Our null hypothesis is always going to be 𝞵 = hypothesized population mean (in number format).
Down the road, the purpose of the one-sample t-test is to determine whether the sample mean is significantly different from the hypothesized population mean. If the p-value is less than the predetermined significance level (usually 0.05), then you can reject the null hypothesis and conclude that the sample mean is significantly different from the hypothesized population mean. If the p-value is greater than the significance level, then you cannot reject the null hypothesis, and you must accept the claim as being true.
The alternative hypothesis is the opposite of the null hypothesis, and it is what you hope to show is true. In a one-sample t-test, the alternative hypothesis can take one of three forms: 𝞵 ≠ μ0, 𝞵 < μ0, or 𝞵 > μ0, where 𝞵 is the sample mean and μ0 is the hypothesized population mean from the null hypothesis. 🐤
For example, if the null hypothesis is 𝞵 = 20 (the hypothesized population mean is 20), the alternative hypothesis could be 𝞵 ≠ 20 (the sample mean is not equal to 20), 𝞵 < 20 (the sample mean is less than 20), or 𝞵 > 20 (the sample mean is greater than 20).
The alternative hypothesis that you choose will depend on the specific research question and the context in which the research is being conducted. For example, if you are testing the claim that the mean number of chicken nuggets per bag is 20, and you expect the actual mean to be higher, you would choose the alternative hypothesis 𝞵 > 20. On the other hand, if you expect the actual mean to be lower, you would choose the alternative hypothesis 𝞵 < 20.
A recent study has found that the average number of school days missed by a high school senior is 5.2 days. After taking a random sample of 150 high school seniors, our sample has an average of 4.1 days missed with a standard deviation of 0.4. Do the data give convincing evidence that the average number of days missed by a high school senior is less than the claim from the study?
For this example, our null hypothesis comes directly from the study. The alternative hypothesis comes from the fact that the question implies that we are checking to see if the actual value is less than the hypothesized value.
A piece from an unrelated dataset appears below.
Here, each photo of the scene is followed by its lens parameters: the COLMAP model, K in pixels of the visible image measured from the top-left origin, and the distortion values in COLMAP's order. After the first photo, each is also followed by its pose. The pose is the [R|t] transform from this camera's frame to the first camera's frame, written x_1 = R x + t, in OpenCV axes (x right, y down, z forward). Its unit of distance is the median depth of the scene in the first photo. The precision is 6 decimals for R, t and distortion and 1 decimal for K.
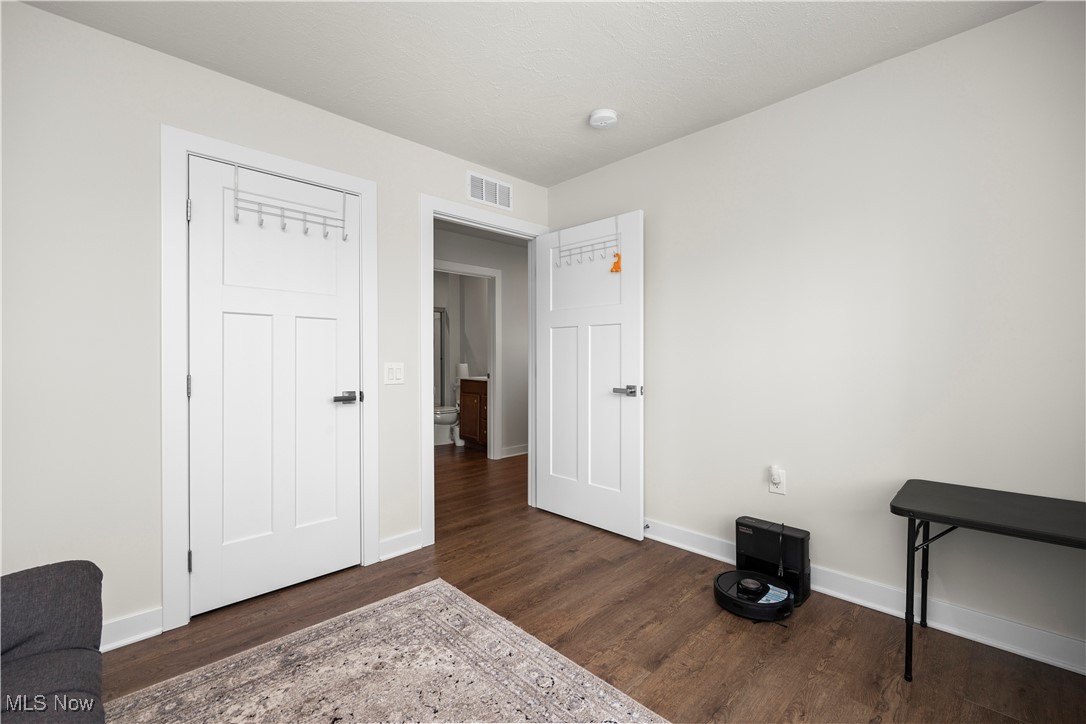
lens RADIAL K [[461.5, 0, 543.3], [0, 461.5, 356.3], [0, 0, 1]] dist [-0.010756, -0.000316]
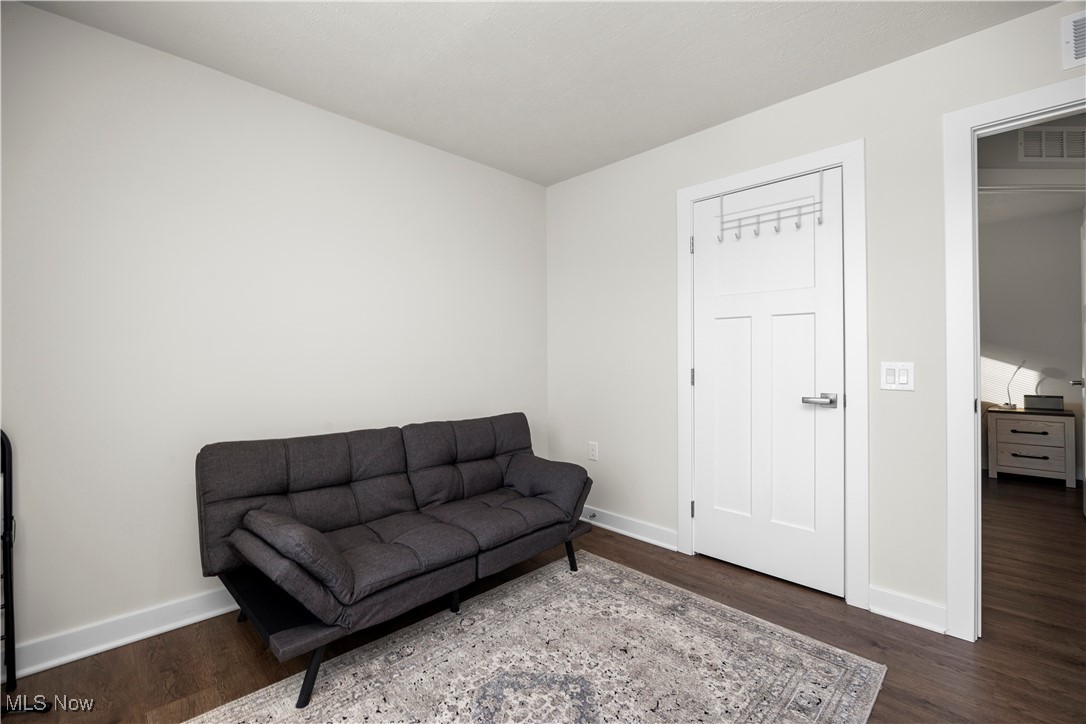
lens RADIAL K [[461.5, 0, 543.3], [0, 461.5, 356.3], [0, 0, 1]] dist [-0.010756, -0.000316]
pose [[0.008889, -0.000975, -0.999960, 0.529319], [0.006592, 0.999978, -0.000916, 0.002095], [0.999939, -0.006584, 0.008895, 0.525997]]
Once we have our test confirmed and our hypothesis developed, we need to check our conditions for inference to be sure that our test can accurately be carried out. Just as with confidence intervals, we have 3 conditions: 🧪
If we are planning on using our sample statistics to develop a statistical test, it is imperative that our sample was chosen randomly. This is important because we are planning on using our sample mean to draw inference or conclusions about our population mean. 🍀
If our sample is not chosen randomly to mirror our population, we cannot make statistical claims about the given population.
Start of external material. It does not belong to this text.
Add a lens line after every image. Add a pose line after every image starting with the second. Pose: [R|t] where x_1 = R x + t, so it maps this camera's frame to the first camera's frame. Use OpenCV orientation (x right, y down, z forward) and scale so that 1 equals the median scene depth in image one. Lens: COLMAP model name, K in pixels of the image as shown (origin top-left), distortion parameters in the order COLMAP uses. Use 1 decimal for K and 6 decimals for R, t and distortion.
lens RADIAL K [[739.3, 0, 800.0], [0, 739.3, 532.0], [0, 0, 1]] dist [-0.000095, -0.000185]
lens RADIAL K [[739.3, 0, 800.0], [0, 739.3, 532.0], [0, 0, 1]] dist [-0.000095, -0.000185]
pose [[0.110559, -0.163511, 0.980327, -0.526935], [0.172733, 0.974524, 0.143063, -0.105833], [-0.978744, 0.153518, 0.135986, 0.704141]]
Since we are more than likely sampling without replacement, our sample is not truly independent. However, if our sample is not super close to the population, the effect of sampling without replacement is said to be negligible enough that our sample is essentially independent. 🏁
To check that this condition is met, we must verify that it is reasonable to believe that our population is at least 10x that of our sample.
You should state, "It is reasonable to believe that there are ____ (10n) _________ (in context of our population)"
Since we will be using the normal curve in our next unit to actually calculate the values necessary to perform our test, we need to assure that our sampling distribution is approximately normal. 🔔
There are three options to check this:
Central Limit Theorem (sample size is at least 30)
Population is given to be approximately normal.
Distribution of sample data looks approximately symmetric with no apparent outliers or gaps. This can be shown with a quick, modified box-plot sketch of our sample data.
Checking these conditions in this order will be the least cumbersome attempt in verifying the normal condition. Only one is necessary to verify normality.